-------- Entries provided --------

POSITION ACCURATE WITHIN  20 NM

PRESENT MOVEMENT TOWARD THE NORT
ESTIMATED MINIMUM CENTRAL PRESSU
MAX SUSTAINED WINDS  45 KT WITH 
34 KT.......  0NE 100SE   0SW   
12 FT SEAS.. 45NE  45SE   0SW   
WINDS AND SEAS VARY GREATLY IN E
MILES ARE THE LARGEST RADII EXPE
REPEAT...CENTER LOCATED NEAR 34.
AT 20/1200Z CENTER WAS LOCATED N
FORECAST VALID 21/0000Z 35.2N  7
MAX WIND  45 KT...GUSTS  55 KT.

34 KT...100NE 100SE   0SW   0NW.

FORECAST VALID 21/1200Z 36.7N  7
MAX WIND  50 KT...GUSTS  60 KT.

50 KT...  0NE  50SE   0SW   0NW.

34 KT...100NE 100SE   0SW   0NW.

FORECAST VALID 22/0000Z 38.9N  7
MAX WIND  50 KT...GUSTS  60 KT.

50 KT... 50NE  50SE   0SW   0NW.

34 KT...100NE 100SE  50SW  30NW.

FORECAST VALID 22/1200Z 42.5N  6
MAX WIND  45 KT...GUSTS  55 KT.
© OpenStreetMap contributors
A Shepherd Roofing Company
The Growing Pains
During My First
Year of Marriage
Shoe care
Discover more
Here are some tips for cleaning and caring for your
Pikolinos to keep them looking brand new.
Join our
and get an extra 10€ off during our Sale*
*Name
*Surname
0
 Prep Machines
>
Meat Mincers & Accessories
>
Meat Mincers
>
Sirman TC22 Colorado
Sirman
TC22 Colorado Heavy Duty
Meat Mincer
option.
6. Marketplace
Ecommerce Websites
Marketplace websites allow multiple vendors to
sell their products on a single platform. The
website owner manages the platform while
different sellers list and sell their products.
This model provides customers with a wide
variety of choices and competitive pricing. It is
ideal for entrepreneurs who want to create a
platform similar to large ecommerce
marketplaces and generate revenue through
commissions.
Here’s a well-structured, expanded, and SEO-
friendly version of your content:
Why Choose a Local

--------

**Task directions**: Exactly the lines from the one with "Ecommerce Websites" through the final line of the entries are to be returned, both ends included.

**Final answer**:
Ecommerce Websites
Marketplace websites allow multiple vendors to
sell their products on a single platform. The
website owner manages the platform while
different sellers list and sell their products.
This model provides customers with a wide
variety of choices and competitive pricing. It is
ideal for entrepreneurs who want to create a
platform similar to large ecommerce
marketplaces and generate revenue through
commissions.
Here’s a well-structured, expanded, and SEO-
friendly version of your content:
Why Choose a Local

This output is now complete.